Ok, finally, the advice paragraph. I would pull the pan and make certain the filter is properly seated. While the pan is down I would make sure the magnet is clean and still in place at the corner of the pan. On the back of the transmission case, facing toward the rear of the vehicle, there should be a small cover being held on by a small wire spring-clip similar to the one used on old-style metal-topped master cylinders of yesteryear. Pull this cover and remove the accumulator valve. Spray it with some BRAKE KLEEN or any other instant-dry parts cleaner and re-install. Do the same for the governor which is located at the tail of the transmission (Right-side) under a small cap held on with 2 bolts. The cap will either have a speedometer cable coming off of it or a wire harness for the speed sensor. Either way, the governor is under this cap. Remove the cap, pull the governor straight-up and out. Clean it with BRAKE KLEEN also and operate the arms left and right a few times to make sure it is not sticking. re-install. I would refill with NEW fluid but if you are as unsure as I am about it functioning again, you can use old but clean and filtered fluid. New fluid would be the only cost you'd incur following this advice which is the way I like it.

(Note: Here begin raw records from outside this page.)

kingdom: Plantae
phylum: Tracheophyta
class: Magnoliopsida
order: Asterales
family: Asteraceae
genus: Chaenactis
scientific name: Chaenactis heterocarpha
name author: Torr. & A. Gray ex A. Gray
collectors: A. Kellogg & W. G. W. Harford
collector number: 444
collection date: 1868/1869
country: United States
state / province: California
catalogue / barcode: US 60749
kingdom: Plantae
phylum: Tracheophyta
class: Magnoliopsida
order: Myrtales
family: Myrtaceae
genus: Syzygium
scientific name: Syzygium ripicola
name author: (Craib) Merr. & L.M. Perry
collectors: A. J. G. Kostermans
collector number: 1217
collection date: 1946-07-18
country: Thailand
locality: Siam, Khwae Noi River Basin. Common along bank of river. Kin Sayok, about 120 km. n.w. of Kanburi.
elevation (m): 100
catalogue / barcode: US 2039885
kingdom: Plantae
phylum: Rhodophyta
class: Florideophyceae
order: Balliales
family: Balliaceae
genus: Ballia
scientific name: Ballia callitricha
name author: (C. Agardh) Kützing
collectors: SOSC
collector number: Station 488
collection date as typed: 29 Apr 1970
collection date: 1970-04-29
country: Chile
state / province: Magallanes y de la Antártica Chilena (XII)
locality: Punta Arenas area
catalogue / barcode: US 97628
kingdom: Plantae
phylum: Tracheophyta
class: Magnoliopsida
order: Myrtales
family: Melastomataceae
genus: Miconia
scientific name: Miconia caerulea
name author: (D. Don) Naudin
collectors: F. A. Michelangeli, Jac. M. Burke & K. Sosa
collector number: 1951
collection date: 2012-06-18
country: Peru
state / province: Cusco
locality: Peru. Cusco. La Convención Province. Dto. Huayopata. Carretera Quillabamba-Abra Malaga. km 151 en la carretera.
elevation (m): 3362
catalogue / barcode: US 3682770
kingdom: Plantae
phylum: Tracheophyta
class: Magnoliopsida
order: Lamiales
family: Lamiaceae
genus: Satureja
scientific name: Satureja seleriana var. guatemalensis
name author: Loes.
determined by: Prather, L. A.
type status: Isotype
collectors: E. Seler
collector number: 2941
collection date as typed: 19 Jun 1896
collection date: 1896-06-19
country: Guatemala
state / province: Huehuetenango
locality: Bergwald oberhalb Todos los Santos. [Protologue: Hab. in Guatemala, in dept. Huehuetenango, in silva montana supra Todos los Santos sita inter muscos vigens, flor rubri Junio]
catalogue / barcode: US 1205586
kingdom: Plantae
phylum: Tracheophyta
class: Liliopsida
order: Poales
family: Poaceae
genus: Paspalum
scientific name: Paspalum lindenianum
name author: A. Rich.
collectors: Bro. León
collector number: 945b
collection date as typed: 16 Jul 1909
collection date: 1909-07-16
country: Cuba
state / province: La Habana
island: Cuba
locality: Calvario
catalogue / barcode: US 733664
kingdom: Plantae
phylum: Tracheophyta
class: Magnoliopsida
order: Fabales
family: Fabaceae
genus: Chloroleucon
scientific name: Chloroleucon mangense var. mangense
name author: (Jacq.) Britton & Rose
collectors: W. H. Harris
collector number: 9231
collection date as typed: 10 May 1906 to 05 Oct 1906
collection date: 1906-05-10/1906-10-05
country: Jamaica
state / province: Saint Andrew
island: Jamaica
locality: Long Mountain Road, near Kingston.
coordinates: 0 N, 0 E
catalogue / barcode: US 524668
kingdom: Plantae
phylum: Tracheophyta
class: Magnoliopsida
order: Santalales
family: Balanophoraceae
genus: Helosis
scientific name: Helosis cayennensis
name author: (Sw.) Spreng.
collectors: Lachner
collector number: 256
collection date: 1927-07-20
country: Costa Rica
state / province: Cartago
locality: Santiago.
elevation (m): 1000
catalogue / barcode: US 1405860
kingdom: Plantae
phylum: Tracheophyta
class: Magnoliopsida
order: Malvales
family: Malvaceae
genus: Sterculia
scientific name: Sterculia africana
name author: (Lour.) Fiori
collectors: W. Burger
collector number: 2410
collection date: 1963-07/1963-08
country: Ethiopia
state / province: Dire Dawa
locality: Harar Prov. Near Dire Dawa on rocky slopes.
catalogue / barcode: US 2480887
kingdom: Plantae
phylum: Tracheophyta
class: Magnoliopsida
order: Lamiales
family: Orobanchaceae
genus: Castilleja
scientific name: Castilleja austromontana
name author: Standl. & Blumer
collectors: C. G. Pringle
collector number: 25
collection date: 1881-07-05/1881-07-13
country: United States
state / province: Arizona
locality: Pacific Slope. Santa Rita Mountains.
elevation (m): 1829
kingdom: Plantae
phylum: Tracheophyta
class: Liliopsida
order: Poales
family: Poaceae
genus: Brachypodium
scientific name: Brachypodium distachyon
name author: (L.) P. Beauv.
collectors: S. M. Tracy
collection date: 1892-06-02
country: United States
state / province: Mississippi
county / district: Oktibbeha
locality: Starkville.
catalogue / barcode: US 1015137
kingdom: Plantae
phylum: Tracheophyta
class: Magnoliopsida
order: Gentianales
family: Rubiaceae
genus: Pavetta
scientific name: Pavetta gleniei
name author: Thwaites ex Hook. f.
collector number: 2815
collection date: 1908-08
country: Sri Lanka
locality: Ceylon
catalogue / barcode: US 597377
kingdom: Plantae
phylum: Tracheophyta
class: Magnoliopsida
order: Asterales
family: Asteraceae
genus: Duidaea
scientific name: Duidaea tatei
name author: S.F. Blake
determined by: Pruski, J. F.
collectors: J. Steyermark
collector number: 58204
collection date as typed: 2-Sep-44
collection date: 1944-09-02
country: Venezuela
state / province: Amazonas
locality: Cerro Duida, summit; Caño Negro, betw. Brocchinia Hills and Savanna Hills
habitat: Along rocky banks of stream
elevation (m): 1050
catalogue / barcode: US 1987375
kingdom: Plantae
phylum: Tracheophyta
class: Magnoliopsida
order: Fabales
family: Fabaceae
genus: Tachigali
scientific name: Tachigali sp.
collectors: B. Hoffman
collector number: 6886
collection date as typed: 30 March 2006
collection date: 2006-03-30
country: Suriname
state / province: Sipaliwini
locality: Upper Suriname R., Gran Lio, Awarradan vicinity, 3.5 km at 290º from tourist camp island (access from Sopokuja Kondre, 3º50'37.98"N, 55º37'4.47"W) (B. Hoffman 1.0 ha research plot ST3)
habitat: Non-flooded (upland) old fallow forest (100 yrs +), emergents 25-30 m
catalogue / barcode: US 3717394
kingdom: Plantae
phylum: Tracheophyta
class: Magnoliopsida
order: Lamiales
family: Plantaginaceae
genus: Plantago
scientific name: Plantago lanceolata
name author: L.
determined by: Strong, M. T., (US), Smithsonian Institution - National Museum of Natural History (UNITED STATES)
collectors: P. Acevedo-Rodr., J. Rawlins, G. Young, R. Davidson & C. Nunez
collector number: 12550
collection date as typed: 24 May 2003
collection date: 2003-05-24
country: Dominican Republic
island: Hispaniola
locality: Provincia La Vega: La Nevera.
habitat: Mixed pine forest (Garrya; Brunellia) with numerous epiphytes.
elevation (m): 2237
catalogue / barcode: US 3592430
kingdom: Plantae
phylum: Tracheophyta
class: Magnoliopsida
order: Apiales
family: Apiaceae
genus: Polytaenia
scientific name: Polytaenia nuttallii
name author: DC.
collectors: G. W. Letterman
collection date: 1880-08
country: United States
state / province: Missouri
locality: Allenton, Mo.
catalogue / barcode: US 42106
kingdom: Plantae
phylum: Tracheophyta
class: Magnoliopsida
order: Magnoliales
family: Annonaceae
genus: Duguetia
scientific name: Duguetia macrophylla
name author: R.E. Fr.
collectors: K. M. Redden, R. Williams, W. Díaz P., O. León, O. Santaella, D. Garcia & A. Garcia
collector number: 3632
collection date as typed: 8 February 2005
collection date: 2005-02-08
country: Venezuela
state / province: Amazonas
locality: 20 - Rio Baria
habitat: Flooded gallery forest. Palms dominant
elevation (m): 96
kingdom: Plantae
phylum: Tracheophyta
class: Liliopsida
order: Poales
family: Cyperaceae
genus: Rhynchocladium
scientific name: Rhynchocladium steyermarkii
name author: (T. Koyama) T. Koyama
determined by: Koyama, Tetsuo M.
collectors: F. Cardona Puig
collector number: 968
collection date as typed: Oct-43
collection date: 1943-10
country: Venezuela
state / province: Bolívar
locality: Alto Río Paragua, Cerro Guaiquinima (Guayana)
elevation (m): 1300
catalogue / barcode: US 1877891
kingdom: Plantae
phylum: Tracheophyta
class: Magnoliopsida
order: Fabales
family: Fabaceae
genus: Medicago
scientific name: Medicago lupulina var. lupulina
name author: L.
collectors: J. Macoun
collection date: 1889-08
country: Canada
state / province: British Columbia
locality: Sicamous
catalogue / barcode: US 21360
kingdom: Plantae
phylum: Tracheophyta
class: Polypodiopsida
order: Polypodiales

Put four quarts of fluid in and while the vehicle is still off of the ground, start the engine and depress the brake pedal. Shift from Park to Reverse then to Neutral, O, D, 2 and then 1 without leaving your foot off of the brake and pause for a second at each location to allow fluid to flow. The gears 'should' slightly engage while you do this but don't allow the wheels to move. Shift back to Park and check the fluid level. If there is no reading on the dip-stick, add another full quart and follow the instructions given above. If the fluid is visible on the stick but low, add one PINT of fluid and get back in the car. Do the same shift proceedure outlined above but this time, when you get back to Park, you'll be going back to Reverse. This time remove your foot from the brake and allow the wheels to spin up to about 20MPH (use the throttle to get it going this speed). Apply the brake, stop the wheels (don't jam the brakes on, slowly apply them so you don't upset the balance of the car on the jack-stands or lift) and shift to neutral and then to O or highest 'drive' position. Remove your foot from the brake and let the wheels spin up using the throttle to attempt to reach 50MPH. If the trans shifts and allows you to reach 50MPH, maintain that wheel speed for about ten or fifteen seconds then slowly apply the brakes and stop the wheels. Shift back to Park and top off the transmission fluid while running. DON'T OVERFILL! Less is better than more when it comes to trans fluid level.

If the trans still doesn't engage reverse or shift out of first gear, it's junk. There is a mechanical issue somewhere deep in the system and it will need to be rebuild, re-manufactured or replaced with a used unit (from Knucklebusters).

Thanks for the question, I hope this information was helpful to you.